Торпекый убежала в дом.

— Сию минуту, хозяин.

— Несчастный, ты до сих пор не приготовил корма скотине?

— Чуть-чуть осталось, хозяин.

— А кто был здесь с тобой?

— Никого не было, хозяин.

— Я слышал женский голос.

— Это вы… слышали… голос соседки.

— Возможно. А что у тебя с пальцем?

— Зазевался и порезал серпом.

Хан сразу заметил, что палец Гатоля обмотал лоскутком от чадры Торпекый, но виду не подал.

— Опять зазевался? Я же говорил, что не держу у себя таких нерадивых работников. Благодари Торпекый, а то бы твоего духу здесь не было.

С этими словами хан вошел в дом, увидел оторванный край чадры, и подозрение его превратилось в уверенность. Не подав вида, хан спросил дочь:

— Что у тебя с чадрой?

— Это… Я была на балконе, зацепилась чадрой за ветку и порвала.

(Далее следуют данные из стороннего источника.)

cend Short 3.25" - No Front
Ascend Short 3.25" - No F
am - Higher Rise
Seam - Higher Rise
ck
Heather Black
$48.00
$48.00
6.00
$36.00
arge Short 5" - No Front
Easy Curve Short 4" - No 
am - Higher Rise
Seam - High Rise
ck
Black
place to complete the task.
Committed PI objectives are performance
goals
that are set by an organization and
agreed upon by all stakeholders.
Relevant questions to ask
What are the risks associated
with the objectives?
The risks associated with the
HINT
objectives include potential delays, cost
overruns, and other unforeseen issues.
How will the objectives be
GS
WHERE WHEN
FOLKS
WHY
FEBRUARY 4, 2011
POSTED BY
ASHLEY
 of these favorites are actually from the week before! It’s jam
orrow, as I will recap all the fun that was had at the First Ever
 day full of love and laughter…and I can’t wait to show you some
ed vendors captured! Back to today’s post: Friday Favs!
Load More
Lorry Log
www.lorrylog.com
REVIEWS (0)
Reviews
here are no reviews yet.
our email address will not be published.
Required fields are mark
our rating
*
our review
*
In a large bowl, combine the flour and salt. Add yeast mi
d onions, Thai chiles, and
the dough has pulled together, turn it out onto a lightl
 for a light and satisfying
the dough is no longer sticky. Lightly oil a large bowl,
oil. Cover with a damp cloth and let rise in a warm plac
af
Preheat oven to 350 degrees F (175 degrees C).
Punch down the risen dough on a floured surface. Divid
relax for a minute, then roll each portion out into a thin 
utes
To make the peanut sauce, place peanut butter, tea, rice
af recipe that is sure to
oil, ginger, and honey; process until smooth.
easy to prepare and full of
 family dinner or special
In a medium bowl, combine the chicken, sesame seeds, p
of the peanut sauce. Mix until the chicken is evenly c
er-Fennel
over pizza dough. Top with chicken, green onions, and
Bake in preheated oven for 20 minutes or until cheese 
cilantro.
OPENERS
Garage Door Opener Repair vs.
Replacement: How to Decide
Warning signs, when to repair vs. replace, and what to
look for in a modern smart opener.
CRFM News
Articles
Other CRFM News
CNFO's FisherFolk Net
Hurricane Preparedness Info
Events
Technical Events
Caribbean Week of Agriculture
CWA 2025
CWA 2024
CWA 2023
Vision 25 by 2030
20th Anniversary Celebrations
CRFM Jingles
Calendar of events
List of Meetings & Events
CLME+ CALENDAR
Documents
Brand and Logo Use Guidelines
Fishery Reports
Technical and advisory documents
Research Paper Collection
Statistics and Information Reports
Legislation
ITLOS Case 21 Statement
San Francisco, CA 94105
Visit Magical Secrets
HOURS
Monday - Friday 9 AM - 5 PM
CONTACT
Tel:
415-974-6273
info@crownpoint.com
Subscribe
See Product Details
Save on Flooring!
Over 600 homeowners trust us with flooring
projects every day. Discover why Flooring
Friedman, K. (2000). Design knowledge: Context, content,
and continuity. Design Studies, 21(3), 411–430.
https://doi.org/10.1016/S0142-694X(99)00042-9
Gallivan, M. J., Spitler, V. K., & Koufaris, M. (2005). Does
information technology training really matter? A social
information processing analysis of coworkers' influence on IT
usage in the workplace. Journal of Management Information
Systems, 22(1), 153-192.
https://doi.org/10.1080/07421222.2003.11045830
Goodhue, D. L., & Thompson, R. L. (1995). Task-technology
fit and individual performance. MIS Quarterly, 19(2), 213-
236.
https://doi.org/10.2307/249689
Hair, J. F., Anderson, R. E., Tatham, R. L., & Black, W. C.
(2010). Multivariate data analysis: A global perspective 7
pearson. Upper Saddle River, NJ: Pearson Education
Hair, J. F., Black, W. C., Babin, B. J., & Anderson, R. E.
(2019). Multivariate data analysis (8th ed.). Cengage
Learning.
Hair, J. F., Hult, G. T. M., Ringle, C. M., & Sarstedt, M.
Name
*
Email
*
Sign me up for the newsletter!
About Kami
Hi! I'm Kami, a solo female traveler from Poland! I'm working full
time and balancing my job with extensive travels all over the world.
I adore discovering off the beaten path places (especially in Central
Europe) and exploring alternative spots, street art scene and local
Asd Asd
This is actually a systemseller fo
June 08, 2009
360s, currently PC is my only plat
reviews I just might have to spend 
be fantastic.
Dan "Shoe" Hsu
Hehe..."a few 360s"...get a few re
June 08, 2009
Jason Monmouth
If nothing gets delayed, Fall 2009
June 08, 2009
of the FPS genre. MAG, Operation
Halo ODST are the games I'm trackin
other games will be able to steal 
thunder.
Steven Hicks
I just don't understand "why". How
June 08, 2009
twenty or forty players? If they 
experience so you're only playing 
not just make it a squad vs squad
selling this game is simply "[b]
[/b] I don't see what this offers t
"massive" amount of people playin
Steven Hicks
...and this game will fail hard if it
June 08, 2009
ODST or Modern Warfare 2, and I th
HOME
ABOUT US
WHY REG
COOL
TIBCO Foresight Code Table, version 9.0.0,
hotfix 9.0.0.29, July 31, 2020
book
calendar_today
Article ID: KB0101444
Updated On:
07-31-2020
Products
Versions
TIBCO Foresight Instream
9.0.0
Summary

— Когда что-нибудь делаешь, не зевай, — сказал хан и ушел к себе. «Надо что-то придумать, — размышлял он. — Этот Гатоль неблагодарная свинья… Но когда я хотел его выгнать, Торпекый за него вступилась. А теперь завязала ему палец лоскутком от чадры… Неспроста все это… Батрак осмелился посягнуть на честь хозяина… За это одно полагается — смерть! Я сам его пристрелю как собаку! Но в этом деле нужна осторожность. Убью его — люди станут допытываться, за что. И тогда выйдет наружу мой позор. А может, Торпекый и вправду зацепилась за ветви, оторванный лоскут унесло ветром во двор, а Гатоль его подобрал и перевязал палец… Как бы ни было, я должен все выяснить».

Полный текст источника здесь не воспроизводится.